**The records**
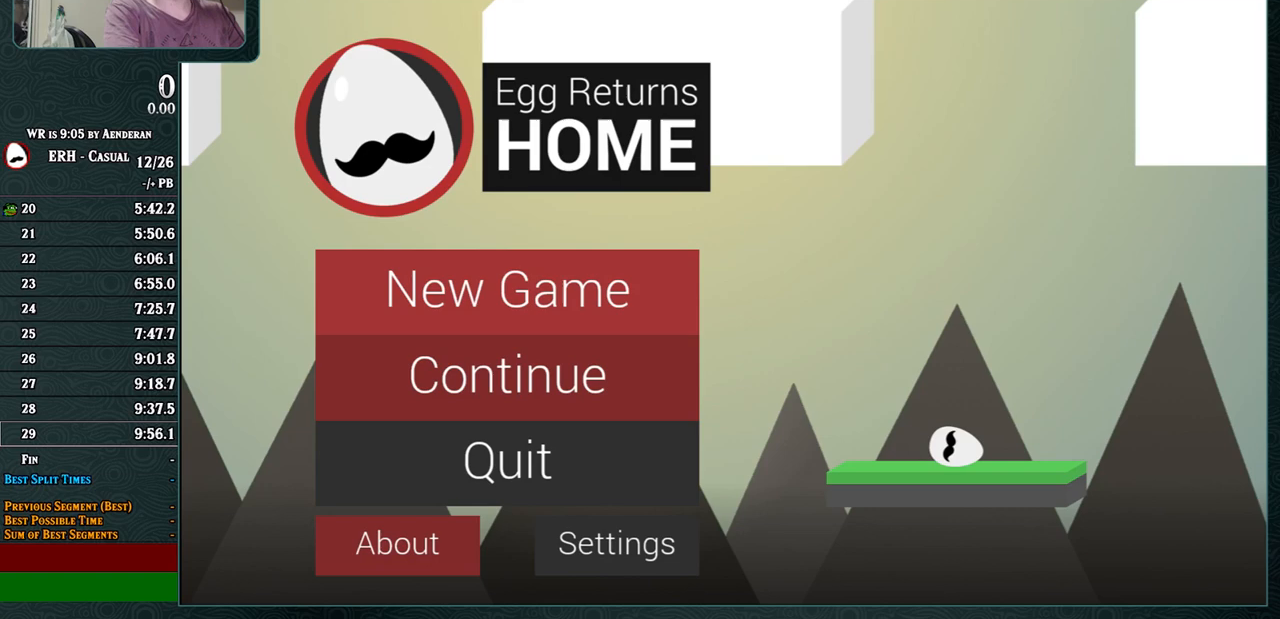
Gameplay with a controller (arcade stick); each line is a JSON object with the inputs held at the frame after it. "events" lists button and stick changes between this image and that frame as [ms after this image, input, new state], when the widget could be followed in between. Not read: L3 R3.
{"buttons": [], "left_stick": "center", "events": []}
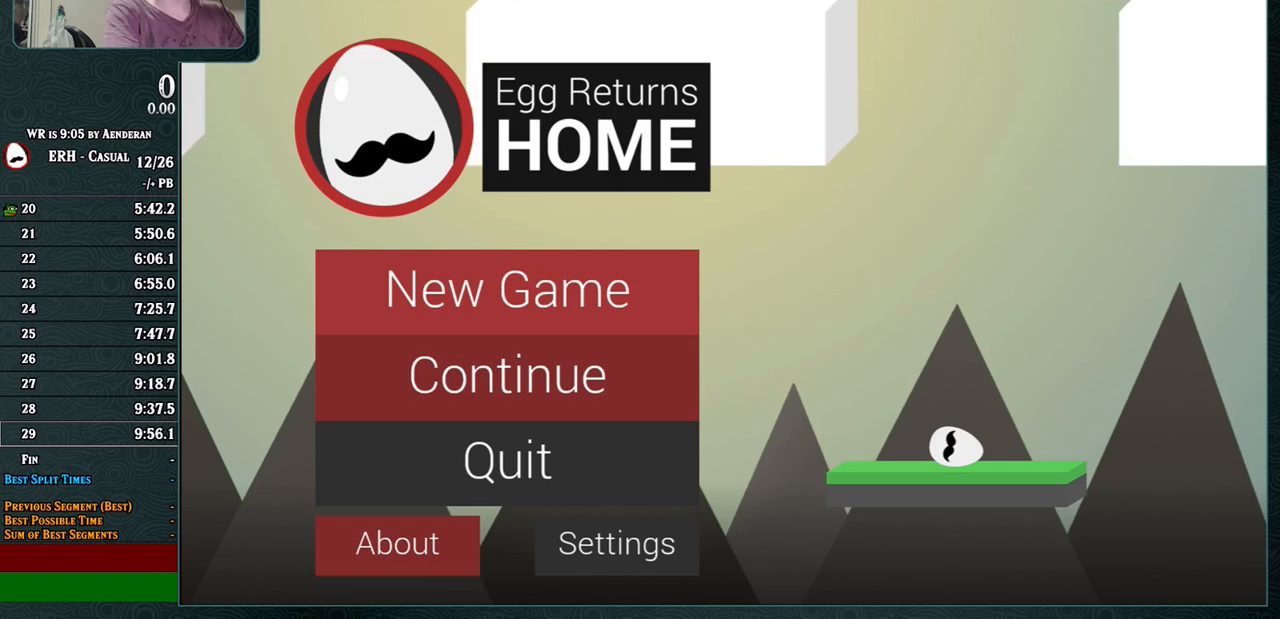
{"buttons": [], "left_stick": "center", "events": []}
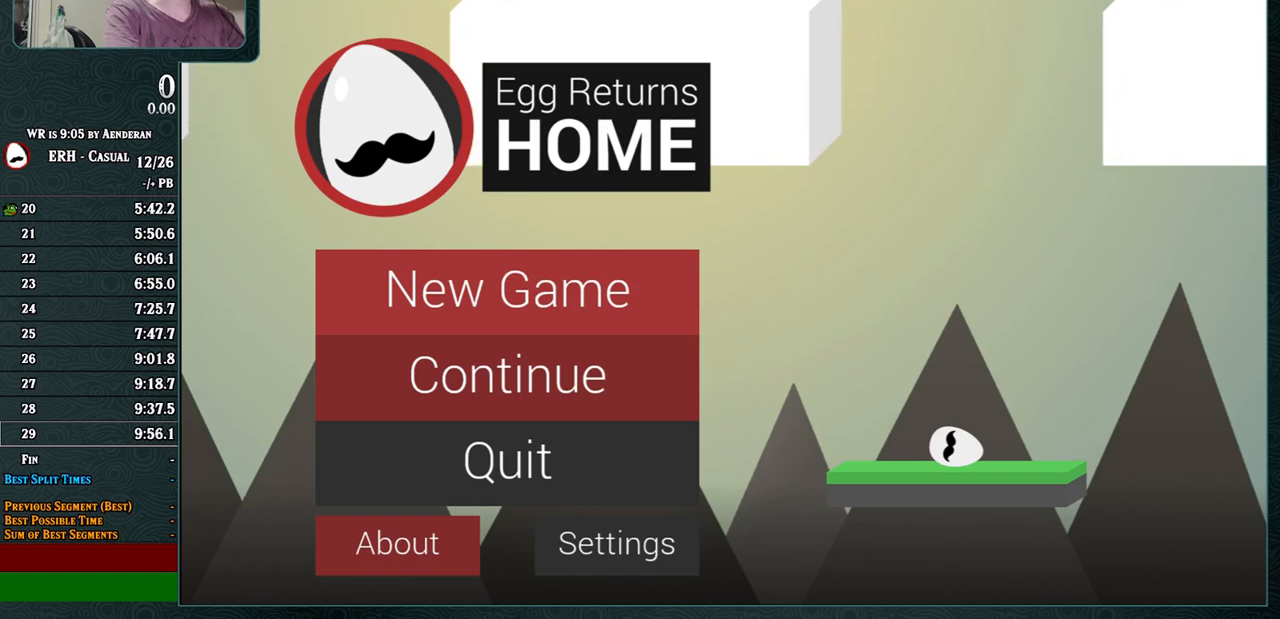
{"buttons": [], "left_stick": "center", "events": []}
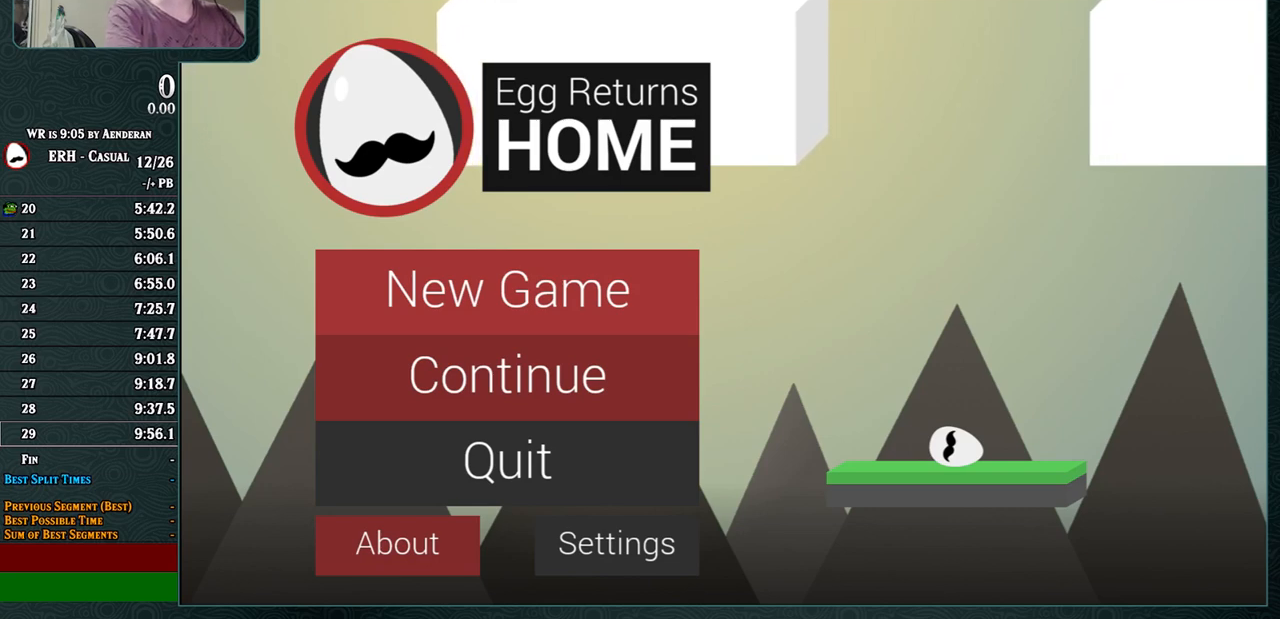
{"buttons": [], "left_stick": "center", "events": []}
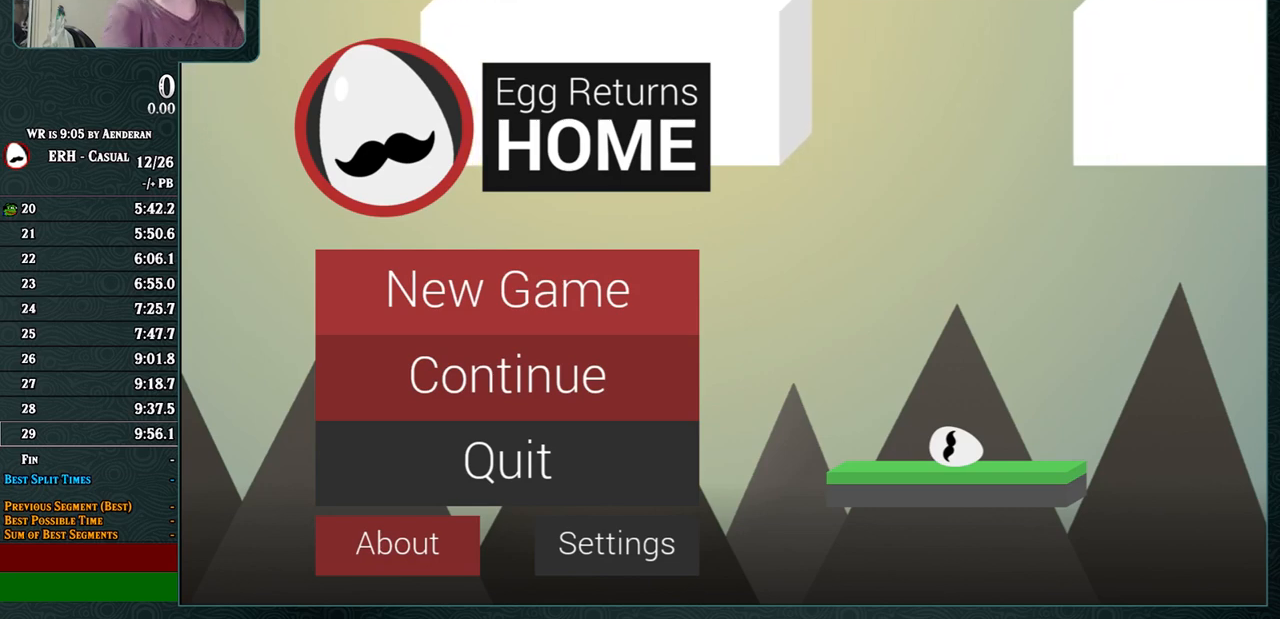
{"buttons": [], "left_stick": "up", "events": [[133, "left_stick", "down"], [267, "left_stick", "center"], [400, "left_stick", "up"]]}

* * *

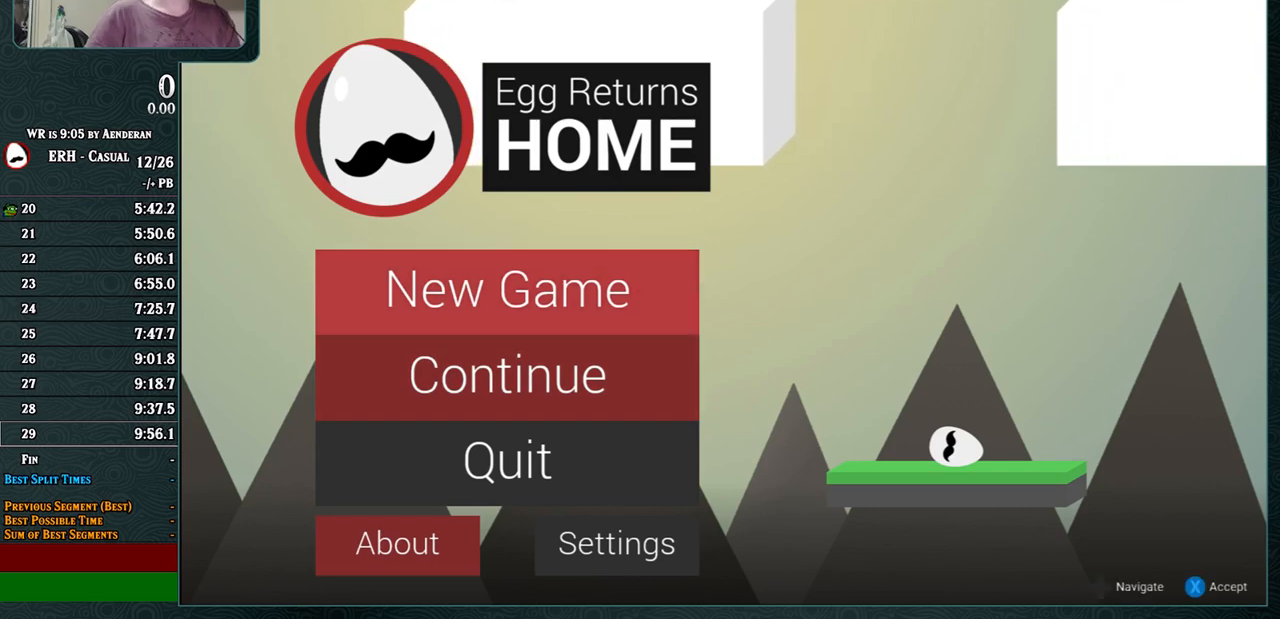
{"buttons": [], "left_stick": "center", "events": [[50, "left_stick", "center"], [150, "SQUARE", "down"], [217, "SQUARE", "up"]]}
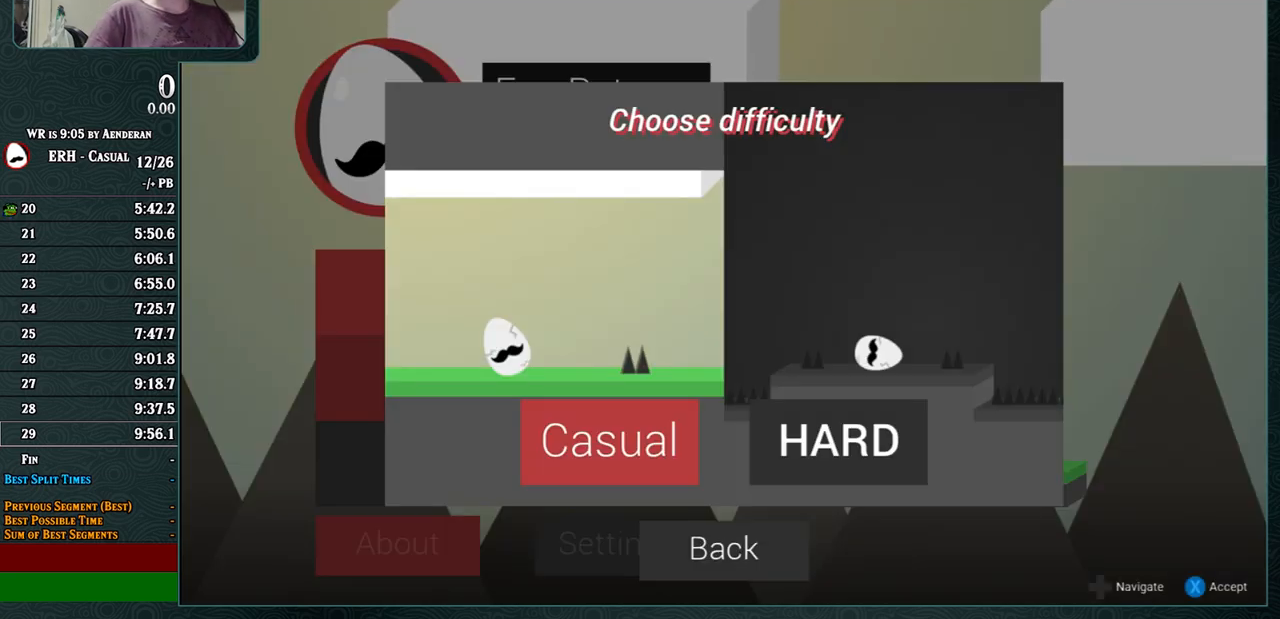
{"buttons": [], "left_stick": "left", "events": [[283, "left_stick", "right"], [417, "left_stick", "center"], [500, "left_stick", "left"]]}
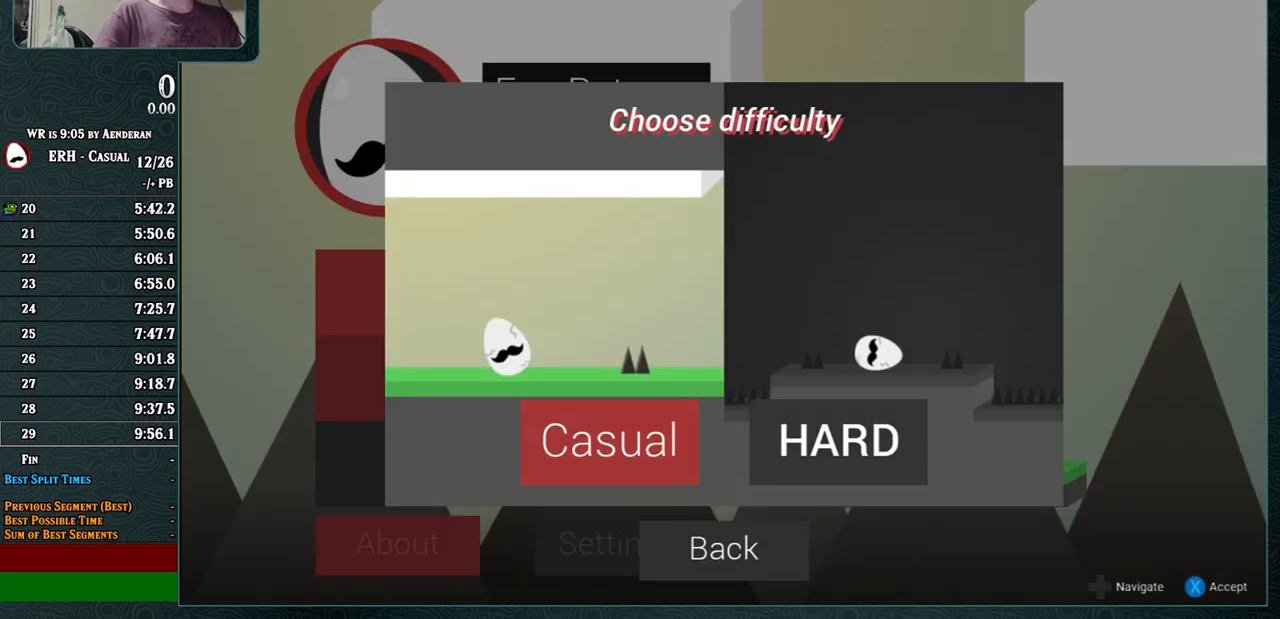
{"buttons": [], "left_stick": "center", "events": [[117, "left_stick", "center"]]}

---

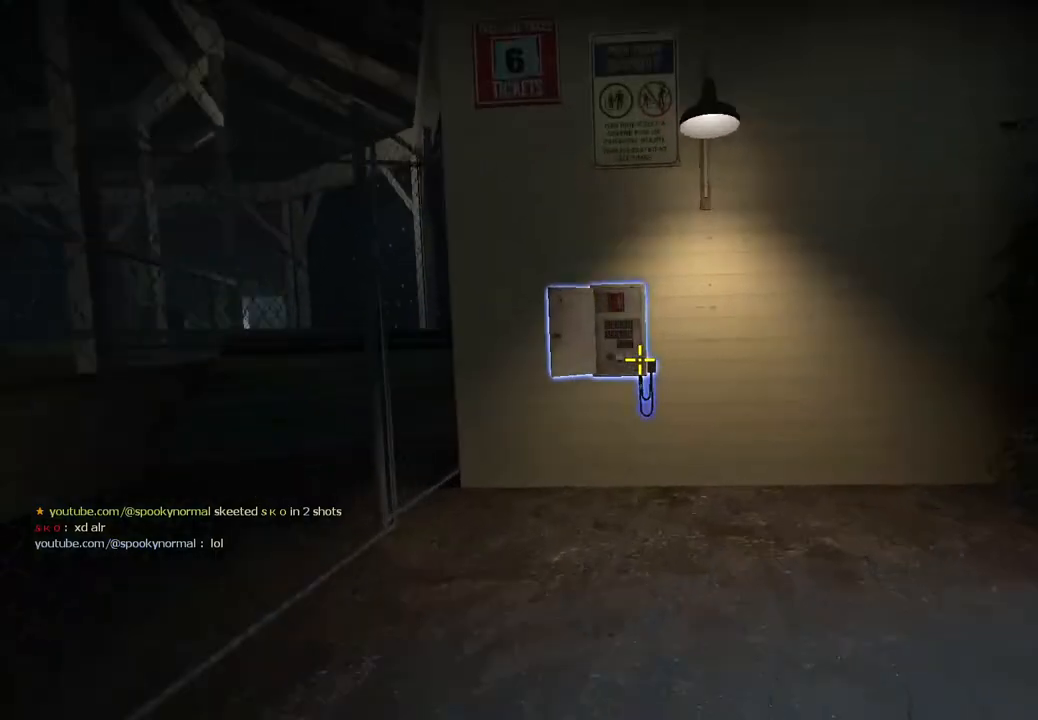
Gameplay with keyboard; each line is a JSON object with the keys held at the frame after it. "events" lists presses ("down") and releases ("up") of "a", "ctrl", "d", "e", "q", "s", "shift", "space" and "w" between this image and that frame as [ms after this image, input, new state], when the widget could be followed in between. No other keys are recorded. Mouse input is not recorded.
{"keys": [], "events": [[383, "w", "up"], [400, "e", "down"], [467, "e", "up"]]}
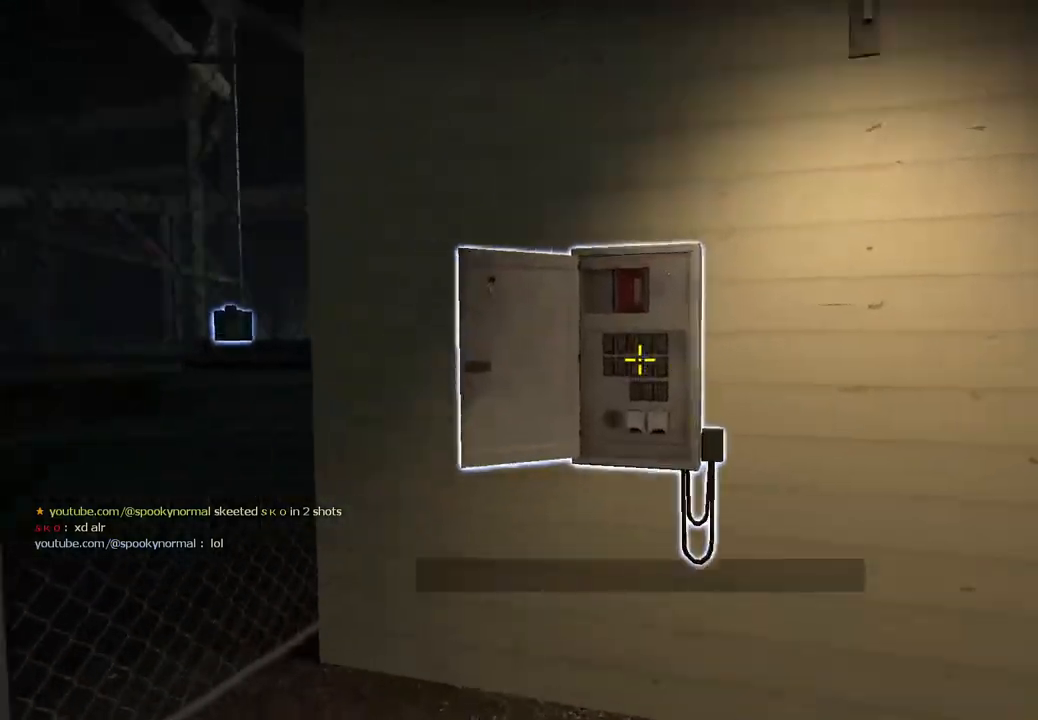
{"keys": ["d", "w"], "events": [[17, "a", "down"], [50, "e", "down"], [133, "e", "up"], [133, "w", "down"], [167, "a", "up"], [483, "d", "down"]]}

**Assigned task**
Look over the records above and copy each line that includes the string "keys".

**Answer to this task**
Gameplay with keyboard; each line is a JSON object with the keys held at the frame after it. "events" lists presses ("down") and releases ("up") of "a", "ctrl", "d", "e", "q", "s", "shift", "space" and "w" between this image and that frame as [ms after this image, input, new state], when the widget could be followed in between. No other keys are recorded. Mouse input is not recorded.
{"keys": [], "events": [[383, "w", "up"], [400, "e", "down"], [467, "e", "up"]]}
{"keys": ["d", "w"], "events": [[17, "a", "down"], [50, "e", "down"], [133, "e", "up"], [133, "w", "down"], [167, "a", "up"], [483, "d", "down"]]}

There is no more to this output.